We use two sacramental materials when we baptize someone, at least, in the so-called “sacramental” traditions, Catholic, Orthodox, Lutheran and Anglican. The most obvious is water. No less important is oil.
We don’t tend to use it in the same quantities as we do water – but in some early church communities, a candidate’s whole body might be anointed with oil, and in others oil was poured into the font along with water. In some places, the baptizand’s hands, feet, face and head were anointed as part of the baptismal rite.
It seems likely that this was a part of baptism as St. Paul knew it in the earliest days of the Church. In Ephesians, he says, “When you believed, you were marked in him with a seal, the promised Holy Spirit…” That’s just what we say when we make the sign of the cross in oil on the forehead of someone being baptized: “You are sealed with the Holy Spirit in baptism, and marked as Christ’s own forever.” Paul likened that anointing with the Holy Spirit to a down- payment of sorts: “…the promised Holy Spirit, who is a deposit guaranteeing our inheritance until the redemption of those who are God’s possession.”
It is the oil, chrism, that gives us the word “christening.” That’s how fundamental the chrismation part of the baptismal ritual is.

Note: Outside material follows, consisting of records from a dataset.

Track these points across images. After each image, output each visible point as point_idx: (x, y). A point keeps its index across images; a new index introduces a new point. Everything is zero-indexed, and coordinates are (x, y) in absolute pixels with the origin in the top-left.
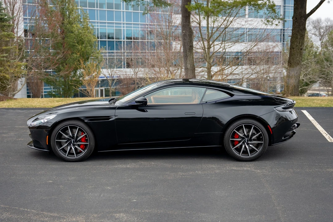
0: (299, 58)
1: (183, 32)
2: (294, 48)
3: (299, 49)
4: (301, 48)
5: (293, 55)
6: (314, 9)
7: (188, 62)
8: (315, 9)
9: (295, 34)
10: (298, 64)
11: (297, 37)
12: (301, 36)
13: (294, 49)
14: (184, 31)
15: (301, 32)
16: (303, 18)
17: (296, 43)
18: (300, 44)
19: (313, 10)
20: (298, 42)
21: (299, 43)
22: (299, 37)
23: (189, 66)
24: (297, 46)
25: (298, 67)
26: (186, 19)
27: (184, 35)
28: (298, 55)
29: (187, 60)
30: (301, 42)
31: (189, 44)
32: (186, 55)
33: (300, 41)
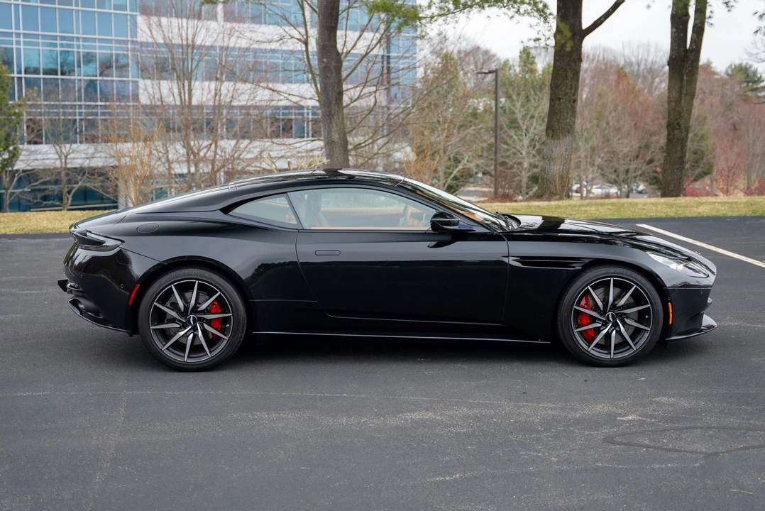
0: (570, 119)
1: (323, 62)
2: (559, 99)
3: (570, 101)
4: (573, 97)
5: (557, 113)
6: (600, 19)
7: (335, 128)
8: (603, 19)
9: (562, 69)
10: (569, 132)
11: (566, 76)
12: (574, 75)
13: (561, 101)
14: (325, 60)
15: (573, 65)
16: (578, 37)
17: (563, 89)
18: (573, 91)
19: (599, 22)
20: (569, 87)
21: (571, 89)
22: (570, 75)
23: (336, 137)
24: (566, 94)
25: (568, 139)
26: (330, 34)
27: (324, 68)
28: (568, 113)
29: (331, 123)
30: (574, 85)
31: (336, 88)
32: (330, 111)
33: (572, 85)
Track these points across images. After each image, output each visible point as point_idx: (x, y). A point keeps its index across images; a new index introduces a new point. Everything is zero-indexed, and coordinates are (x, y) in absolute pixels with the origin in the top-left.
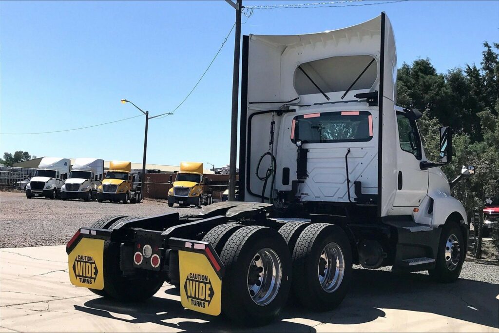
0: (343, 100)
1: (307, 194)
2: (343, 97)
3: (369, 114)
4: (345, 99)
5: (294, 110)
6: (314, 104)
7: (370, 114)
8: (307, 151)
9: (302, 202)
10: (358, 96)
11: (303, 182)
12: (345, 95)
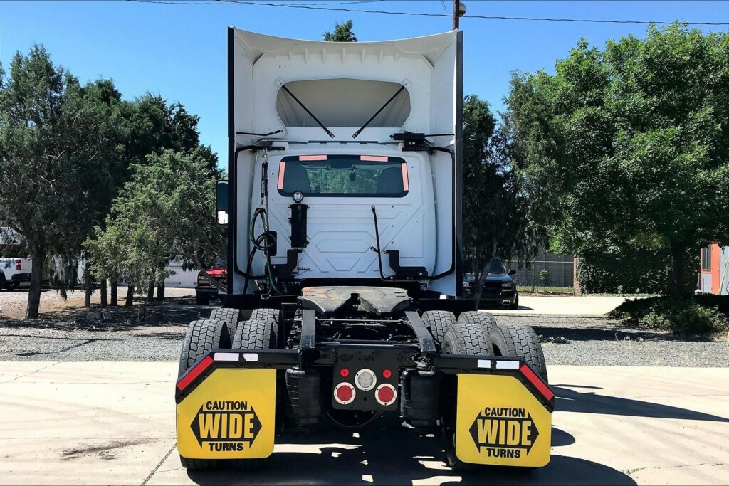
0: (356, 139)
1: (308, 269)
2: (355, 136)
3: (401, 161)
4: (360, 138)
5: (283, 148)
6: (310, 142)
7: (404, 162)
8: (305, 207)
9: (298, 280)
10: (396, 137)
11: (300, 251)
12: (358, 132)
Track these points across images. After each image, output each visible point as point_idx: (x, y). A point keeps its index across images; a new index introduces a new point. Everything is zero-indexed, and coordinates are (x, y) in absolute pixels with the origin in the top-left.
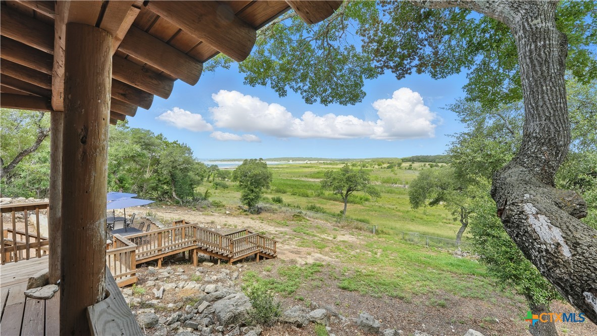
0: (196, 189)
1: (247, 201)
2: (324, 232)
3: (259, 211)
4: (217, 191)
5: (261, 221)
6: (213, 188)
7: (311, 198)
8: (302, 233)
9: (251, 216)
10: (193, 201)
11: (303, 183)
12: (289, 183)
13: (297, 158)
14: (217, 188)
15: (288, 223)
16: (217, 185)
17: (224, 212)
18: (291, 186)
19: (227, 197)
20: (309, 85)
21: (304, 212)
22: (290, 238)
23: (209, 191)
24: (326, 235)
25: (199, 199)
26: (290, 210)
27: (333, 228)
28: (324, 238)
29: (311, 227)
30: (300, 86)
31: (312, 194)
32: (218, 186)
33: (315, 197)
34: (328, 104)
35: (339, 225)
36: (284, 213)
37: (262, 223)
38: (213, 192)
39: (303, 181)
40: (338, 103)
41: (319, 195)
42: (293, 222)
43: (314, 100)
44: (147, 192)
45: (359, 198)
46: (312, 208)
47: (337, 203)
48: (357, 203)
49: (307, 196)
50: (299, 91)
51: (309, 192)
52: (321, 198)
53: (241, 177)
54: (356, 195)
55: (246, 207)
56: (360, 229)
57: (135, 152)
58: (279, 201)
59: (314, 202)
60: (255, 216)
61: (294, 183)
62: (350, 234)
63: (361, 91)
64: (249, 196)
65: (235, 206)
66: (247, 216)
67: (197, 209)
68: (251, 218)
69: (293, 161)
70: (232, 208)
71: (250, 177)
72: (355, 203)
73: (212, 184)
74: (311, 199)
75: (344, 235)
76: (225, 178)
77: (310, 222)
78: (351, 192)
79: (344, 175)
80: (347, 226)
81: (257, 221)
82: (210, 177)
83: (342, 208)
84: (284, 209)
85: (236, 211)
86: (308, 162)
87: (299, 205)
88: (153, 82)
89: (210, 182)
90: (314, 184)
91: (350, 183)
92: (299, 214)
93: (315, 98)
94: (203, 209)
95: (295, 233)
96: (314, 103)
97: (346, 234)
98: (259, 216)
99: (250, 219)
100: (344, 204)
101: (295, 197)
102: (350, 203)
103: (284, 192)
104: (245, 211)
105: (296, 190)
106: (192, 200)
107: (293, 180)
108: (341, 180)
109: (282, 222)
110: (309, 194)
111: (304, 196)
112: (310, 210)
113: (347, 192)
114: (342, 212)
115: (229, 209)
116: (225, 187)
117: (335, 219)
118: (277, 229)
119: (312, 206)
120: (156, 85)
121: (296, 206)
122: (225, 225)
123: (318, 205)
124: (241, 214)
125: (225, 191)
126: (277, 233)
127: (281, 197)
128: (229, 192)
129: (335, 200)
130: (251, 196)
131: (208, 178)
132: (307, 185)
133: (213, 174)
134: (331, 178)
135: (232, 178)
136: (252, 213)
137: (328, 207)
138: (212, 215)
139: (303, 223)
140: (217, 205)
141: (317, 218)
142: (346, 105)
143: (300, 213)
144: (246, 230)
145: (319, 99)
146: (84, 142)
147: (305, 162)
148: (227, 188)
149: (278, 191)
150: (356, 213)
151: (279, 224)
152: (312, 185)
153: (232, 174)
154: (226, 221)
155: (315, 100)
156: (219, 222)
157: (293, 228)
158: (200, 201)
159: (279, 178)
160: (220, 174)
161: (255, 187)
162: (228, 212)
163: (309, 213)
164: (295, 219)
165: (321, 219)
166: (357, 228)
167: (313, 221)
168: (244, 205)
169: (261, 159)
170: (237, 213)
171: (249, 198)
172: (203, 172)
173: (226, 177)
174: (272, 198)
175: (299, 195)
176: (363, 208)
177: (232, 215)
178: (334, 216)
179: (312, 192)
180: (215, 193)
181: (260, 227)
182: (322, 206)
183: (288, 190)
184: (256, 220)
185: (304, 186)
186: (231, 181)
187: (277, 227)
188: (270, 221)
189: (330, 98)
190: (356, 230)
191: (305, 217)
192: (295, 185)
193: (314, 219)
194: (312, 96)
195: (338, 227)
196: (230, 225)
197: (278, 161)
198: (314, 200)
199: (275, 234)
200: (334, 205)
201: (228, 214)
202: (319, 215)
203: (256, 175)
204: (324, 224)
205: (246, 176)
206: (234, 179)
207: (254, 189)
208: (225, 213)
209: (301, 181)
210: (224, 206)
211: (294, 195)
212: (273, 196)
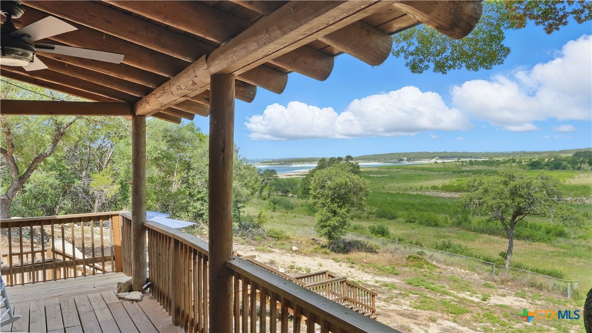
0: (243, 209)
1: (326, 230)
2: (463, 288)
3: (346, 248)
4: (276, 214)
5: (349, 264)
6: (269, 209)
7: (444, 229)
8: (423, 288)
9: (334, 255)
10: (240, 230)
11: (428, 201)
12: (401, 200)
13: (415, 153)
14: (275, 208)
15: (398, 269)
16: (275, 204)
17: (288, 248)
18: (407, 207)
19: (291, 225)
20: (417, 44)
21: (428, 253)
22: (401, 294)
23: (263, 214)
24: (468, 293)
25: (249, 226)
26: (403, 249)
27: (483, 282)
28: (464, 299)
29: (439, 279)
30: (403, 47)
31: (446, 222)
32: (277, 206)
33: (451, 227)
34: (447, 72)
35: (496, 278)
36: (391, 253)
37: (352, 267)
38: (270, 215)
39: (429, 197)
40: (464, 68)
41: (460, 223)
42: (406, 269)
43: (425, 66)
44: (174, 214)
45: (543, 230)
46: (446, 247)
47: (496, 238)
48: (538, 241)
49: (437, 225)
50: (402, 55)
51: (440, 217)
52: (463, 229)
53: (315, 189)
54: (538, 224)
55: (324, 240)
56: (540, 287)
57: (159, 151)
58: (383, 232)
59: (448, 237)
60: (341, 256)
61: (411, 201)
62: (517, 295)
63: (502, 46)
64: (329, 223)
65: (307, 239)
66: (326, 256)
67: (247, 243)
68: (333, 259)
69: (409, 160)
70: (301, 242)
71: (330, 189)
72: (534, 240)
73: (267, 202)
74: (444, 231)
75: (504, 296)
76: (287, 192)
77: (438, 270)
78: (520, 217)
79: (506, 183)
80: (513, 280)
81: (344, 265)
82: (264, 190)
83: (505, 249)
84: (391, 246)
85: (308, 246)
86: (440, 161)
87: (421, 241)
88: (241, 89)
89: (264, 199)
90: (449, 203)
91: (518, 199)
92: (418, 255)
93: (426, 63)
94: (256, 242)
95: (409, 287)
96: (424, 71)
97: (510, 294)
98: (346, 256)
99: (331, 261)
100: (508, 240)
101: (413, 225)
102: (524, 239)
103: (393, 218)
104: (323, 247)
105: (415, 214)
106: (238, 228)
107: (409, 195)
108: (500, 194)
109: (388, 267)
110: (441, 222)
111: (429, 225)
112: (442, 249)
113: (514, 217)
114: (504, 255)
115: (297, 243)
116: (289, 207)
117: (490, 268)
118: (378, 278)
119: (444, 243)
120: (243, 92)
121: (414, 242)
122: (292, 267)
123: (455, 242)
124: (316, 252)
125: (289, 214)
126: (377, 285)
127: (385, 227)
128: (295, 217)
129: (492, 232)
130: (334, 221)
131: (261, 192)
132: (436, 204)
133: (268, 185)
134: (481, 190)
135: (300, 193)
136: (333, 250)
137: (478, 246)
138: (270, 252)
139: (425, 270)
140: (277, 237)
141: (452, 264)
142: (476, 69)
143: (421, 253)
144: (325, 273)
145: (432, 65)
146: (223, 152)
147: (433, 161)
148: (292, 208)
149: (382, 215)
150: (535, 259)
151: (381, 271)
152: (447, 205)
153: (299, 186)
154: (293, 262)
155: (427, 67)
156: (281, 263)
157: (407, 278)
158: (250, 229)
159: (383, 191)
160: (280, 185)
161: (339, 207)
162: (294, 248)
163: (438, 255)
164: (410, 263)
165: (461, 267)
166: (532, 285)
167: (445, 269)
168: (321, 236)
169: (349, 158)
170: (310, 249)
171: (329, 226)
172: (253, 182)
173: (289, 189)
174: (369, 228)
175: (421, 223)
176: (552, 249)
177: (301, 252)
178: (488, 261)
179: (446, 218)
180: (272, 217)
181: (349, 274)
182: (463, 244)
183: (400, 213)
184: (341, 263)
185: (431, 205)
186: (298, 197)
187: (378, 275)
188: (366, 266)
189: (451, 62)
190: (531, 289)
191: (430, 261)
192: (413, 205)
193: (448, 265)
194: (421, 61)
195: (495, 281)
196: (300, 269)
197: (379, 161)
198: (450, 232)
199: (374, 286)
200: (491, 242)
201: (296, 251)
202: (456, 259)
203: (340, 186)
204: (467, 274)
205: (323, 187)
206: (304, 193)
207: (338, 210)
208: (291, 249)
209: (425, 196)
210: (288, 238)
211: (410, 222)
212: (371, 224)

For the oil is the Sign or symbol for the Holy Spirit. As I said Monday, it was the anointing with the Spirit that revealed Jesus as the Anointed One, or the “Christ” (same root word as chrism).

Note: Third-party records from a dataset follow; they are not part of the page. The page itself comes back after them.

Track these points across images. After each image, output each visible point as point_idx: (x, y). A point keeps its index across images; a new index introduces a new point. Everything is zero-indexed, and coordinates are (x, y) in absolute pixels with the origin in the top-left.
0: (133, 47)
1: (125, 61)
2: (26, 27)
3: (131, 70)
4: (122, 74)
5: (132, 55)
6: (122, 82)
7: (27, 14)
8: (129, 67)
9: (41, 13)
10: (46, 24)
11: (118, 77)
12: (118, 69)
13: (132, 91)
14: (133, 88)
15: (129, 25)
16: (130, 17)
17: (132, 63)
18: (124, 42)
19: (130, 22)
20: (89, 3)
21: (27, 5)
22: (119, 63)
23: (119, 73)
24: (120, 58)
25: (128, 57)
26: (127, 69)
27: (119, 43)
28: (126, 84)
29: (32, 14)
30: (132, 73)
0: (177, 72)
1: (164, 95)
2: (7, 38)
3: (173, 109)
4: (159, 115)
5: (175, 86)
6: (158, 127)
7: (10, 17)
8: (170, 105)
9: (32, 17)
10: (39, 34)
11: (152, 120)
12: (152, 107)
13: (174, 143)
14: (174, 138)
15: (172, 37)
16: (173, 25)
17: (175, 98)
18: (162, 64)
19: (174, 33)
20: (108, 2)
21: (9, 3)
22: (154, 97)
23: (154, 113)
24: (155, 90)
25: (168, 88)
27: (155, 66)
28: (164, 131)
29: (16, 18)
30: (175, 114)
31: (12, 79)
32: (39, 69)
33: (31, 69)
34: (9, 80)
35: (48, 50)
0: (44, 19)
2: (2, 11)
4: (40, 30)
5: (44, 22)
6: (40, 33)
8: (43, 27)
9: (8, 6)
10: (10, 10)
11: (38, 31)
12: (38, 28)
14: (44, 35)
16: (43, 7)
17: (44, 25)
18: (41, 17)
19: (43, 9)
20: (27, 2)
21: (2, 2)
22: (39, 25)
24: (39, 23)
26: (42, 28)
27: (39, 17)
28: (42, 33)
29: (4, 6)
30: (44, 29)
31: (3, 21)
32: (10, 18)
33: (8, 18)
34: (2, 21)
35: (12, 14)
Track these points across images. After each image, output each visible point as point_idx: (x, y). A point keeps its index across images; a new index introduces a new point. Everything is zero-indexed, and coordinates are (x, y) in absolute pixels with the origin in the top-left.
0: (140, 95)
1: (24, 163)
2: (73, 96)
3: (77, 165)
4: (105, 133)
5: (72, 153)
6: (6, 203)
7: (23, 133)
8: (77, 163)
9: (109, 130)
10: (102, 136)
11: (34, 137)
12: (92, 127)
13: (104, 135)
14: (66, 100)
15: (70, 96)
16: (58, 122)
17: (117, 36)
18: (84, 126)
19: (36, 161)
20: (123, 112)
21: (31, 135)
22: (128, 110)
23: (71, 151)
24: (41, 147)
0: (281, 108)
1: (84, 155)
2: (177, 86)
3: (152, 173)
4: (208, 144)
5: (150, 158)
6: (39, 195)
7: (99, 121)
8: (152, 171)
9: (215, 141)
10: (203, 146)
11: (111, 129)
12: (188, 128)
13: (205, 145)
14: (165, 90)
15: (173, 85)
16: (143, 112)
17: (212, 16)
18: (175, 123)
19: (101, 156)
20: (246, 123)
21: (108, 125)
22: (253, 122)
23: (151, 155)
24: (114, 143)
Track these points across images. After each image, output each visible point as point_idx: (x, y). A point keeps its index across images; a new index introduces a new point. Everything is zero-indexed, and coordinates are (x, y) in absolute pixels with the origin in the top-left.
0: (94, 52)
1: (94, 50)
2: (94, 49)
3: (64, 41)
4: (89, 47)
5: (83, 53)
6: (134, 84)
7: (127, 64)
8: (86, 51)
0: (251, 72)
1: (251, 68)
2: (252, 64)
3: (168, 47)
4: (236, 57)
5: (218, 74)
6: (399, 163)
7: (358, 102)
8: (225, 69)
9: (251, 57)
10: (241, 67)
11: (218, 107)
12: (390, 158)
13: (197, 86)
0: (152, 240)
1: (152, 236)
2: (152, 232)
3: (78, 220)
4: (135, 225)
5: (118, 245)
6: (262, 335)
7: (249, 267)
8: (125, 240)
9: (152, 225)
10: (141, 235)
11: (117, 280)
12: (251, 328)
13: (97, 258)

We might even deem the oil more important than the water. The water serves to symbolize the cleansing, forgiving, dying and rebirth realities of baptism. But it is the gift of the Holy Spirit uniting us with Christ that makes us Christians. That’s where our new identity comes from, the birth of a new person, you + Jesus, or the Spirit of Christ. Without the Holy Spirit we are just strivers; with the Spirit of Christ in us we are carried along on the Mission of God – and that cannot fail.

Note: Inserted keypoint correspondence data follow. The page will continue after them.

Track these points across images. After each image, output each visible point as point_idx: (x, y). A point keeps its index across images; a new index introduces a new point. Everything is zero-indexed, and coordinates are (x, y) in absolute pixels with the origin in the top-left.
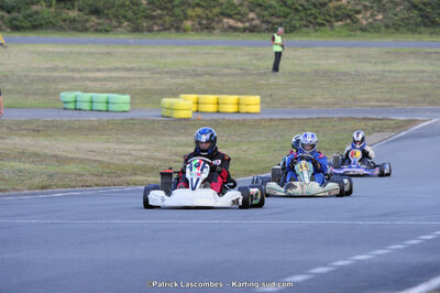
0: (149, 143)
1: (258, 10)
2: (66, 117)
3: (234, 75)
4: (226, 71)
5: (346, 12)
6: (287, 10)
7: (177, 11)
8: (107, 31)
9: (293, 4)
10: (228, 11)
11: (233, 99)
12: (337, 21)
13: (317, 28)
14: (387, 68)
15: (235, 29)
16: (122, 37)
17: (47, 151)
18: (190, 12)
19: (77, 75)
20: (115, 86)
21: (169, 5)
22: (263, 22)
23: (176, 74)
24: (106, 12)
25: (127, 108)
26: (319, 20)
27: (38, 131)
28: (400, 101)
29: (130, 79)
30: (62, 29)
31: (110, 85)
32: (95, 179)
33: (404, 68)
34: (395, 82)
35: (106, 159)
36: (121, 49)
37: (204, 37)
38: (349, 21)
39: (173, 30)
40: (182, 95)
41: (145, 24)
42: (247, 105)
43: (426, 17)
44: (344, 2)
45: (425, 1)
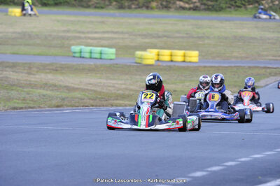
0: (127, 79)
2: (74, 62)
3: (183, 37)
4: (177, 35)
8: (102, 8)
11: (181, 53)
12: (249, 5)
13: (236, 8)
15: (183, 8)
16: (112, 12)
17: (61, 83)
19: (82, 35)
22: (202, 4)
23: (145, 36)
25: (113, 57)
26: (238, 4)
27: (57, 70)
29: (115, 38)
30: (73, 6)
31: (103, 42)
32: (92, 102)
35: (99, 89)
36: (111, 20)
37: (163, 13)
38: (256, 5)
39: (144, 8)
40: (149, 50)
41: (126, 4)
42: (189, 57)
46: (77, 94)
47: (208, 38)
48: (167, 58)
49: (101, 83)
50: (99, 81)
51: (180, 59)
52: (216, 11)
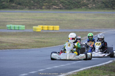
1: (62, 3)
2: (7, 31)
3: (54, 20)
4: (52, 19)
5: (85, 4)
6: (70, 4)
7: (41, 4)
8: (22, 9)
9: (71, 2)
10: (54, 4)
12: (83, 6)
13: (78, 8)
14: (95, 19)
15: (56, 9)
16: (26, 11)
18: (44, 4)
19: (13, 20)
20: (22, 23)
21: (39, 2)
22: (63, 7)
23: (39, 20)
24: (22, 4)
25: (24, 29)
26: (78, 6)
28: (97, 27)
29: (26, 21)
30: (10, 8)
32: (9, 47)
34: (96, 22)
36: (25, 14)
37: (48, 11)
38: (86, 6)
39: (40, 9)
40: (39, 26)
41: (32, 7)
43: (106, 5)
44: (85, 1)
45: (106, 1)
46: (4, 44)
47: (65, 20)
48: (46, 29)
49: (16, 39)
51: (52, 29)
52: (69, 9)
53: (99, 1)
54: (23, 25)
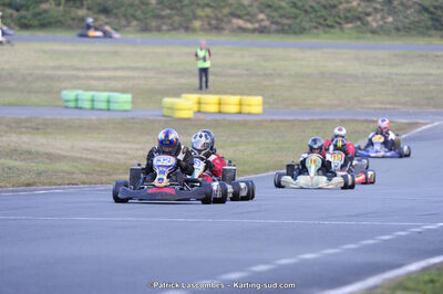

One of the readings appointed for next Sunday is from the book of Acts, about a time when Paul came upon a group of elders from Ephesus who had been baptized by disciples of John the Baptist. “He said to them, ‘Did you receive the Holy Spirit when you became believers?’ They replied, ‘No, we have not even heard that there is a Holy Spirit.’" Paul baptizes them into the name of Jesus and lays hands upon them in prayer – and they are filled with the Spirit.
Do you feel you’ve received the Holy Spirit? If you’ve been baptized in the Episcopal Church, you have. But our churches can be awfully quiet about the Spirit, so that we become almost like those Ephesians, barely aware of this Life Force by which we are renewed to be most fully who we are and empowered to do more than we can “ask or imagine.” If you don’t feel very well acquainted with the Holy Spirit, there’s some spiritual work for us. We can begin with the simplest of prayers: “Come, Spirit of Christ, fill me. Come, Spirit of the Father, renew me. Come, Holy Spirit, empower me.” And then see what happens.
We have been sealed. The deposit has been made. It’s time to start collecting our inheritance.